Florencio Méndez Casariego
(Buenos Aires, 1927 - 1986)
More:
Informalism in Argentina
Florencio Méndez Casariego
 
He studies sculpturing and painting in Buenos Aires with Lucio Fontana, Héctor Basaldúa and Juan Carlos Castagnino. Between 1952 and 1953 he furthers his studies in the US. He takes part in the Informalist exhibition at Pizarro Gallery together with Greco, Pucciarelli and Estela Newbery in 1959. Due to his diplomatic duties, he resides many years throughout Europe and the US. After his Informalist stage, in 1965 he makes primary structures with which he takes part in an exhibition at the Di Tella Institute in 1966.

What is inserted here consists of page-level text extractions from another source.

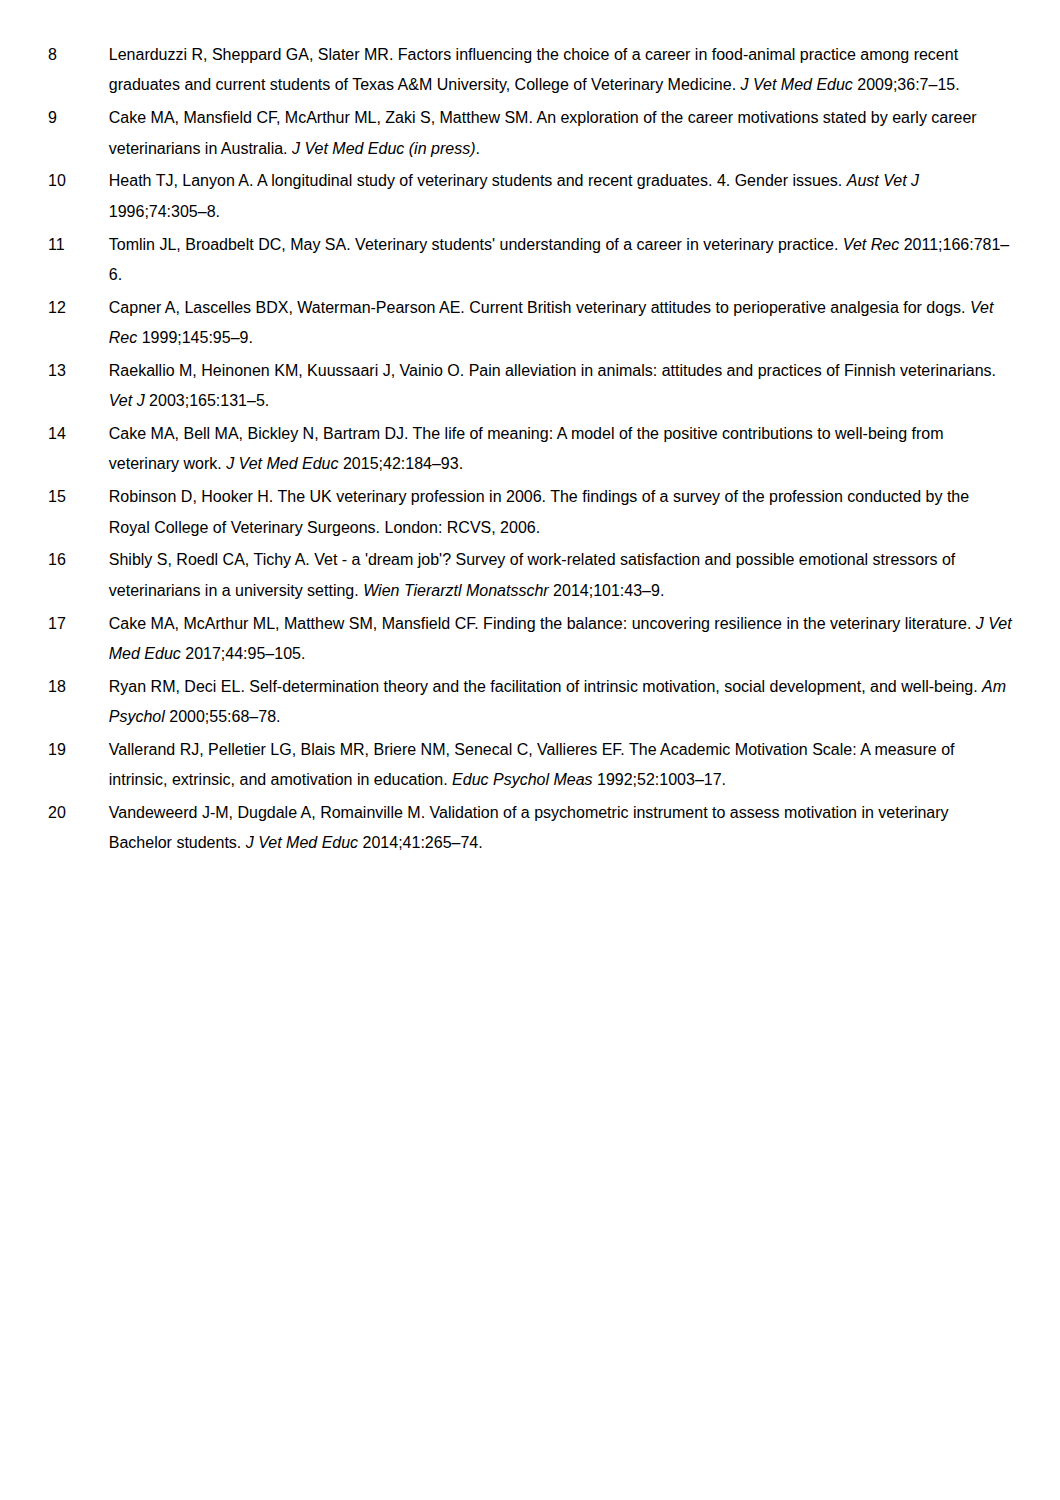Lenarduzzi R, Sheppard GA, Slater MR. Factors influencing the choice of a career in food-animal practice among recent graduates and current students of Texas A&M University, College of Veterinary Medicine. J Vet Med Educ 2009;36:7–15.
Cake MA, Mansfield CF, McArthur ML, Zaki S, Matthew SM. An exploration of the career motivations stated by early career veterinarians in Australia. J Vet Med Educ (in press).
Heath TJ, Lanyon A. A longitudinal study of veterinary students and recent graduates. 4. Gender issues. Aust Vet J 1996;74:305–8.
Tomlin JL, Broadbelt DC, May SA. Veterinary students' understanding of a career in veterinary practice. Vet Rec 2011;166:781–6.
Capner A, Lascelles BDX, Waterman-Pearson AE. Current British veterinary attitudes to perioperative analgesia for dogs. Vet Rec 1999;145:95–9.
Raekallio M, Heinonen KM, Kuussaari J, Vainio O. Pain alleviation in animals: attitudes and practices of Finnish veterinarians. Vet J 2003;165:131–5.
Cake MA, Bell MA, Bickley N, Bartram DJ. The life of meaning: A model of the positive contributions to well-being from veterinary work. J Vet Med Educ 2015;42:184–93.
Robinson D, Hooker H. The UK veterinary profession in 2006. The findings of a survey of the profession conducted by the Royal College of Veterinary Surgeons. London: RCVS, 2006.
Shibly S, Roedl CA, Tichy A. Vet - a 'dream job'? Survey of work-related satisfaction and possible emotional stressors of veterinarians in a university setting. Wien Tierarztl Monatsschr 2014;101:43–9.
Cake MA, McArthur ML, Matthew SM, Mansfield CF. Finding the balance: uncovering resilience in the veterinary literature. J Vet Med Educ 2017;44:95–105.
Ryan RM, Deci EL. Self-determination theory and the facilitation of intrinsic motivation, social development, and well-being. Am Psychol 2000;55:68–78.
Vallerand RJ, Pelletier LG, Blais MR, Briere NM, Senecal C, Vallieres EF. The Academic Motivation Scale: A measure of intrinsic, extrinsic, and amotivation in education. Educ Psychol Meas 1992;52:1003–17.
Vandeweerd J-M, Dugdale A, Romainville M. Validation of a psychometric instrument to assess motivation in veterinary Bachelor students. J Vet Med Educ 2014;41:265–74.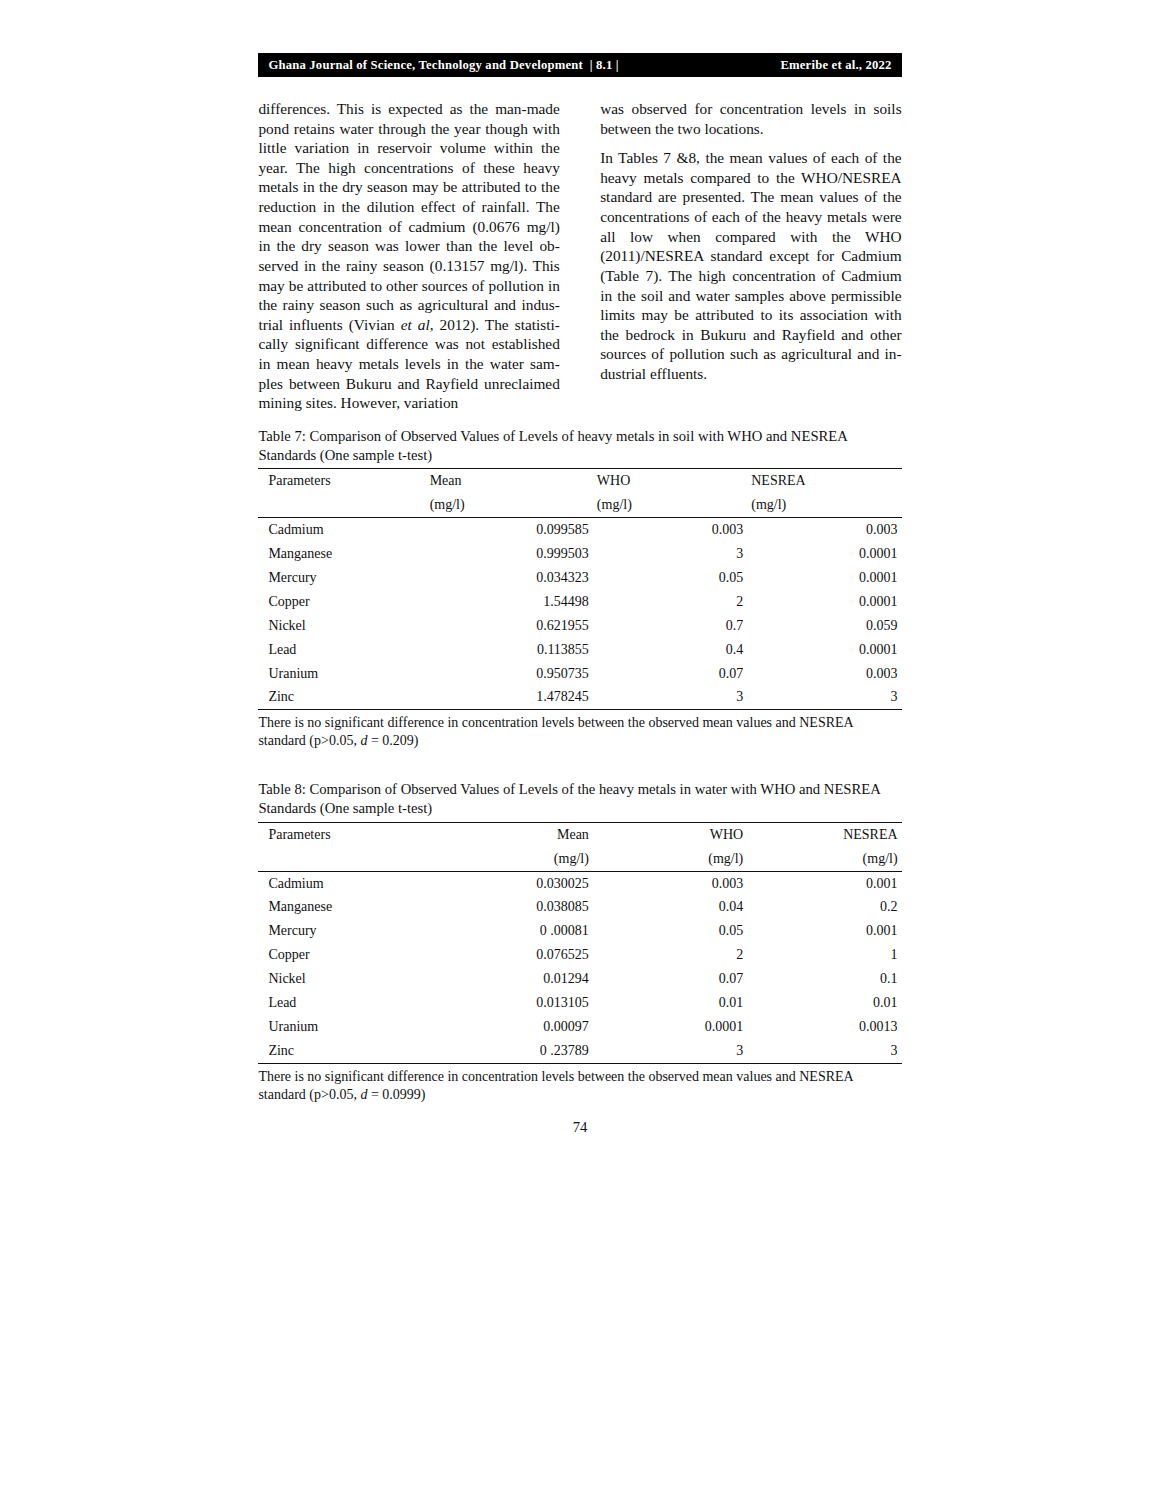Ghana Journal of Science, Technology and Development | 8.1 |
Emeribe et al., 2022
differences. This is expected as the man-made pond retains water through the year though with little variation in reservoir volume within the year. The high concentrations of these heavy metals in the dry season may be attributed to the reduction in the dilution effect of rainfall. The mean concentration of cadmium (0.0676 mg/l) in the dry season was lower than the level observed in the rainy season (0.13157 mg/l). This may be attributed to other sources of pollution in the rainy season such as agricultural and industrial influents (Vivian et al, 2012). The statistically significant difference was not established in mean heavy metals levels in the water samples between Bukuru and Rayfield unreclaimed mining sites. However, variation
was observed for concentration levels in soils between the two locations.
In Tables 7 &8, the mean values of each of the heavy metals compared to the WHO/NESREA standard are presented. The mean values of the concentrations of each of the heavy metals were all low when compared with the WHO (2011)/NESREA standard except for Cadmium (Table 7). The high concentration of Cadmium in the soil and water samples above permissible limits may be attributed to its association with the bedrock in Bukuru and Rayfield and other sources of pollution such as agricultural and industrial effluents.
Table 7: Comparison of Observed Values of Levels of heavy metals in soil with WHO and NESREA Standards (One sample t-test)
| Parameters | Mean | WHO | NESREA |
| --- | --- | --- | --- |
| | (mg/l) | (mg/l) | (mg/l) |
| Cadmium | 0.099585 | 0.003 | 0.003 |
| Manganese | 0.999503 | 3 | 0.0001 |
| Mercury | 0.034323 | 0.05 | 0.0001 |
| Copper | 1.54498 | 2 | 0.0001 |
| Nickel | 0.621955 | 0.7 | 0.059 |
| Lead | 0.113855 | 0.4 | 0.0001 |
| Uranium | 0.950735 | 0.07 | 0.003 |
| Zinc | 1.478245 | 3 | 3 |
There is no significant difference in concentration levels between the observed mean values and NESREA standard (p>0.05, d = 0.209)
Table 8: Comparison of Observed Values of Levels of the heavy metals in water with WHO and NESREA Standards (One sample t-test)
| Parameters | Mean | WHO | NESREA |
| --- | --- | --- | --- |
| | (mg/l) | (mg/l) | (mg/l) |
| Cadmium | 0.030025 | 0.003 | 0.001 |
| Manganese | 0.038085 | 0.04 | 0.2 |
| Mercury | 0 .00081 | 0.05 | 0.001 |
| Copper | 0.076525 | 2 | 1 |
| Nickel | 0.01294 | 0.07 | 0.1 |
| Lead | 0.013105 | 0.01 | 0.01 |
| Uranium | 0.00097 | 0.0001 | 0.0013 |
| Zinc | 0 .23789 | 3 | 3 |
There is no significant difference in concentration levels between the observed mean values and NESREA standard (p>0.05, d = 0.0999)
74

He then returns to the sensitive abstraction with a style derived from Minimalism. He finally adheres to the general climate of the Nueva imagen (New Image) with an Expresionist style of great synthesis, where abstract and figurative elements manage to co-exist. In 1960 he takes part in the 9ª Gutai Art Exhibition, in Osaka, Japan. Among his private exhibitions we can point out: 1960, Nihonbashi Gallery, Tokyo; 1961, Cavallotti Gallery, Génova, Italy; 1962, Galería del Corso, Milán; 1969, Kensingsten Gallery, Londres; 1977, Carmen Waugh Gallery, Buenos Aires. He joins the Abstracción sensible group in Buenos Aires, whose three exhibits took place in 1981.